God’s Lonely Men: The Two De Niro’s by Tim Keane
This is an extract from a review featured in our October/November issue.
The actor Robert De Niro established his cinematic legacy playing taciturn characters whose individual standards, expectations, and inarticulateness place them in conflict with assorted American subcultures. In his breakthrough leading role as Travis Bickle in Taxi Driver (1976), the neglected war veteran and volatile, puritanical drifter is at sea amid the squalor and decadence of 1970s Manhattan. As boxer Jake LaMotta in Raging Bull (1980), De Niro’s pugilistic rage turns on itself, destroying his boxing career and his self-respect, while in his turn as Jimmy ‘the Gent’ Conway in GoodFellas (1990), an Irish temperament and paranoiac obsession over details put him on the losing side of a slovenly post-Godfather mafia. The list of De Niro’s taciturn outsiders is longer than any in Hollywood film history. Having branched out into supporting roles in generic comedies while running a film production company and overseeing the annual Tribeca Film Festival, De Niro, now seventy-one years old, has turned a documentarian’s attention to his most elusive, real-life character – his late father, the accomplished painter, Robert De Niro Sr. who died in 1993.

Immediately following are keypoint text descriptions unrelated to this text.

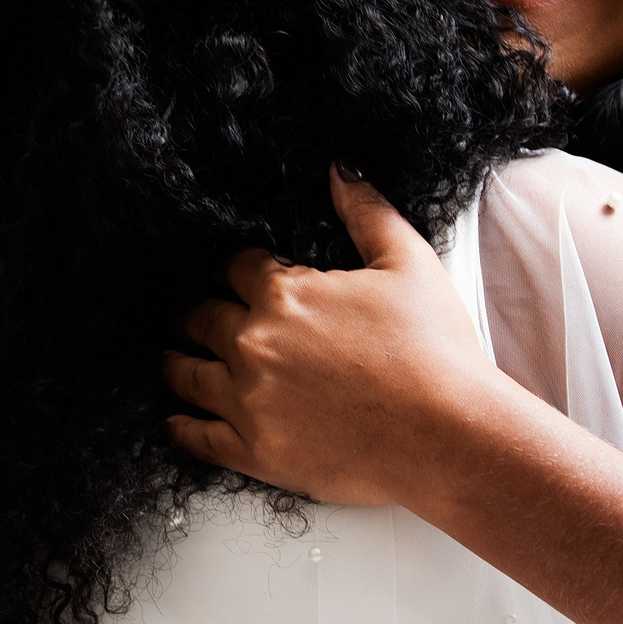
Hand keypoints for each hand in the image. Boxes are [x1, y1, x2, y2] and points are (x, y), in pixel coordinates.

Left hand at [166, 168, 491, 506]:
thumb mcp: (409, 264)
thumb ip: (366, 212)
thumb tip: (338, 169)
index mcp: (284, 294)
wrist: (450, 436)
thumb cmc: (436, 351)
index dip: (232, 269)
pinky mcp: (255, 454)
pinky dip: (180, 426)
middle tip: (188, 316)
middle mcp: (254, 344)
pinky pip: (197, 438)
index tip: (232, 276)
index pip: (233, 268)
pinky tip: (176, 420)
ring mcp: (249, 402)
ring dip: (175, 362)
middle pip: (199, 318)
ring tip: (172, 359)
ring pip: (185, 375)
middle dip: (194, 312)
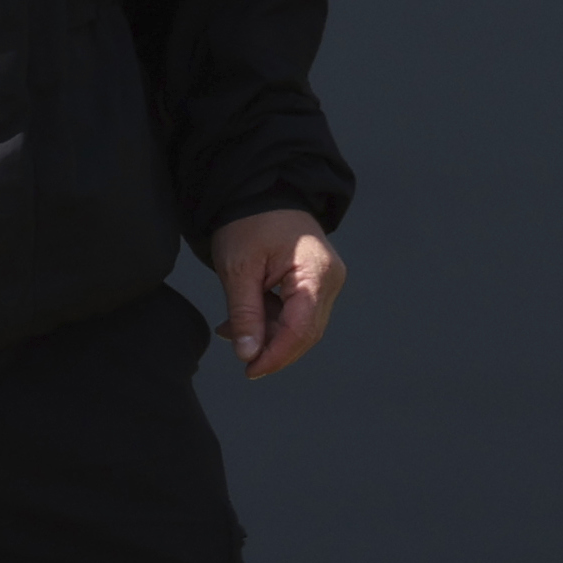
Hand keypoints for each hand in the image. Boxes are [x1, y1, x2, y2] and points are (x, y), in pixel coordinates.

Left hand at [209, 208, 346, 378]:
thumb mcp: (239, 269)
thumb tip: (249, 354)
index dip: (276, 356)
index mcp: (316, 273)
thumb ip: (245, 314)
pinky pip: (297, 313)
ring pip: (300, 326)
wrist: (260, 191)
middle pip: (305, 332)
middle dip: (272, 349)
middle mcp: (330, 280)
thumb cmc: (249, 222)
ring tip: (233, 331)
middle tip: (242, 359)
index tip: (250, 370)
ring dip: (268, 335)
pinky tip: (243, 322)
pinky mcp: (315, 282)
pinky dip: (270, 321)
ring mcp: (326, 281)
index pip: (301, 329)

Remembering the Artist, directed by Perri Peltz and Getta Gandbhir, screened at The Sundance Film Festival this past February and premiered a few months later on both sides of the Atlantic on HBO, coinciding with this past summer’s exhibition, Robert De Niro Sr: Paintings and Drawings 1948-1989, the most comprehensive retrospective of his father’s artwork to date, at New York City’s DC Moore Gallery, a show of twenty-nine major works.
The portrait of the artist that emerges from this film documentary is that of an enigmatic prodigy and introspective, lovelorn man. His early fame in the New York art scene of the 1950s was followed by a steadily declining public profile and diminishing sales, even as De Niro père continued to work tirelessly in his Soho studio, specializing in lyrical figurations, effervescent landscapes, and evocative still lifes, increasingly estranged from the various art movements that went on raking in Andy Warhol-sized sums.
Emerging from both the film and the recent exhibition at DC Moore Gallery are pressing questions than cannot possibly be answered by either of these two watershed events. Yet they are urgent issues, not the least for our digitalized present, in which reputation and status are refreshed and revised by the minute. Filtering through the experience of the two Robert De Niros, the HBO film and the gallery’s retrospective ask, ‘What is more significant to an artist, a brief name-in-lights popularity, or the long-term recognition derived from aesthetic integrity?’ And, in the peculiar case of De Niro Sr., ‘What happens to a visionary who innovates through a classical disposition, while the contemporary ‘avant-garde’ recycles last century’s tropes of Dada and Surrealism?’
If there is a heroism within the pseudo-martyrdom of artist Robert De Niro Sr., that valour might be attributable to how nobly De Niro Sr. continued to paint even as he lived through these agonizing doubts.
The painter was born in 1922 and grew up in Syracuse, New York, in a family headed by an Italian father who largely rejected his talented son. As De Niro Jr. euphemistically puts it in the film, his father, even as a young man, was ‘not conventional’ and was ‘different, not just for his art, but for other reasons.’ While his closeted homosexuality clouded his personal future, his talent launched him. While still in his late teens, he studied at the experimental school Black Mountain College near Asheville, North Carolina, learning from the Bauhaus master and colour theorist, Josef Albers. Soon afterwards he enrolled in painter Hans Hofmann’s workshops in New York City and Provincetown, marrying fellow painter, Virginia Admiral. The marriage produced the now-famous son. But by the time De Niro Jr. was a toddler, the couple had split up and his father had moved out. Living in one another’s periphery, the artist father and the growing son saw each other occasionally, when the painter took his son to the movies or when they ran into each other in the city’s mean streets.